Before you post, get clear on the basics.
Most businesses don't need more random content ideas. They need a simple starting point: who they're talking to, what they want to be known for, and what their customers actually need to hear.
- Start with your customer. Write down who you help, what they're usually stuck on, and what they ask you all the time. If you can't answer this in two sentences, that's your starting point.
- Pick three content themes. Try trust, education and proof — what you believe, what you know, and what shows you can do the work. Most accounts only need these three to get going.
- Choose one platform first. Trying to be everywhere at once is how you end up posting nothing. Pick the platform where your actual customers are and do that one well.
- Make it easier to repeat. A simple content calendar beats a big plan you never open again. Even a basic spreadsheet with dates and ideas is enough.
Showing up better can look different for every business.
This can include social content, reels, captions, marketing copy, guides, campaign concepts or before-and-after messaging. The goal is simple: help your business sound more like you and make it easier for customers to understand what you do.
- Start with your voice. Write down three words that describe how your business should sound. Then look at your last five posts and ask whether they match. Usually they don't — and that gap is the fix.

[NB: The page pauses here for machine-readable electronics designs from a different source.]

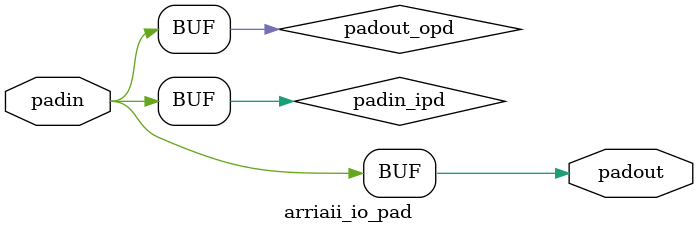
<source format=v>
module arriaii_io_pad ( 
		      padin, 
                      padout
	            );
parameter lpm_type = "arriaii_io_pad";
input padin; 
output padout;
wire padin_ipd;
wire padout_opd;
buf padin_buf  (padin_ipd,padin);
assign padout_opd = padin_ipd;
buf padout_buf (padout, padout_opd);
endmodule
</source>
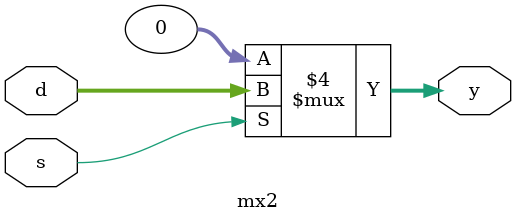
<source format=v>
module mx2(d, s, y);
	input [31:0] d;			//32bits data
	input s;						//select bit
	output reg [31:0] y;

	always @ (s, d)
		begin
			if(s == 0)	y <= 32'h0;		//if s == 0 make output 0
			else			y <= d;			//output data
		end
endmodule		
</source>
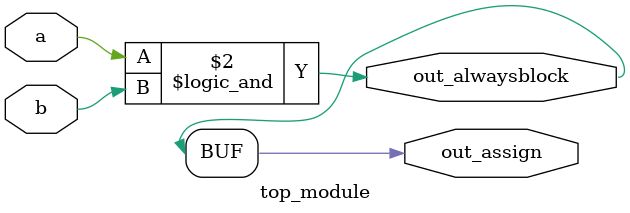
<source format=v>
/* Build an AND gate using both an assign statement and a combinational always block. */

// synthesis verilog_input_version verilog_2001
module top_module(
    input a, 
    input b,
    output wire out_assign,
    output reg out_alwaysblock
);
    always@(*)
        begin
           out_alwaysblock = a &&b;
        end
    assign out_assign = out_alwaysblock;
endmodule


</source>
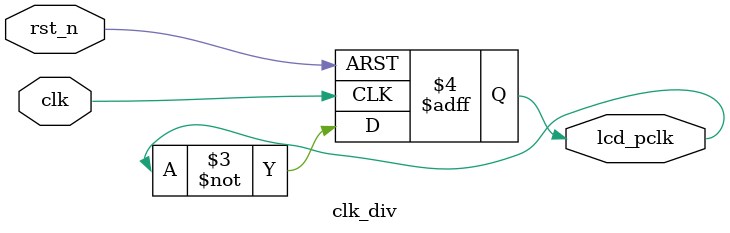
<source format=v>
module clk_div(         //Ê±ÖÓ2·ÖÆµ
    input               clk,          //50Mhz
    input               rst_n,
    output  reg         lcd_pclk
    );

//*****************************************************
//**                    main code
//*****************************************************

//Ê±ÖÓ2·ÖÆµ Êä³ö25MHzÊ±ÖÓ 
always @(posedge clk or negedge rst_n) begin
    if(!rst_n)
        lcd_pclk <= 1'b0;
    else
        lcd_pclk <= ~lcd_pclk;
end

endmodule

</source>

- Lead with the customer, not the business. Instead of "We offer X service", try "If you're dealing with [problem], here's what that usually looks like and what helps." The conversation changes completely.
- Stop trying to sound professional. Professional usually means generic. The businesses people remember sound like a person, not a corporate template.
- Use what customers actually say. Your best reviews and enquiry emails are full of the exact language your next customer is Googling. Use those words in your captions and copy.
A beginner-friendly way to think about AI.
ChatGPT, Claude and Gemini can help you draft, organise, summarise and plan. They don't replace your judgement, but they can save real time when you give them clear instructions and check the output properly.
- Do give context. Tell the AI who your business helps, what tone you want, and what the final piece is for. The more specific you are, the more useful the output.
- Don't paste private information. Avoid uploading client details, passwords, financials or sensitive staff information into any AI tool.
- Do check privacy settings. In tools like ChatGPT, look for data controls or privacy settings and turn off training and sharing where it's available.
- Don't publish without reviewing. AI can be useful, but it can also sound generic or get things wrong. Read every output before it goes anywhere public.
"I run a [type of business] on the NSW South Coast. My customers are usually [description]. Write me three Instagram captions for [topic] in a warm, practical tone. No jargon, no corporate language. Each one should start with a different hook."
Then read the output, adjust the bits that don't sound like you, and use it as a starting draft — not a finished post.
A simple brand kit helps everything feel more consistent.
This is for businesses that already have the bones of a brand, but need it pulled together into something practical they can actually use when creating posts, flyers, emails or client documents.
- Logo and usage notes. Which logo to use, where it should sit, and what not to do with it. Sounds basic — but most businesses using their brand day-to-day don't have this written down anywhere.
- Colours and fonts. A simple palette and font guide so your content stops feeling mismatched. You only need two or three colours and two fonts to look consistent.
- Voice and message basics. A few clear notes on how the business should sound, what it should be known for, and what words or phrases to avoid. Useful for anyone helping you create content.
- Starter templates. Basic social, document or Canva-style layout direction so you are not starting from scratch every time you need to make something.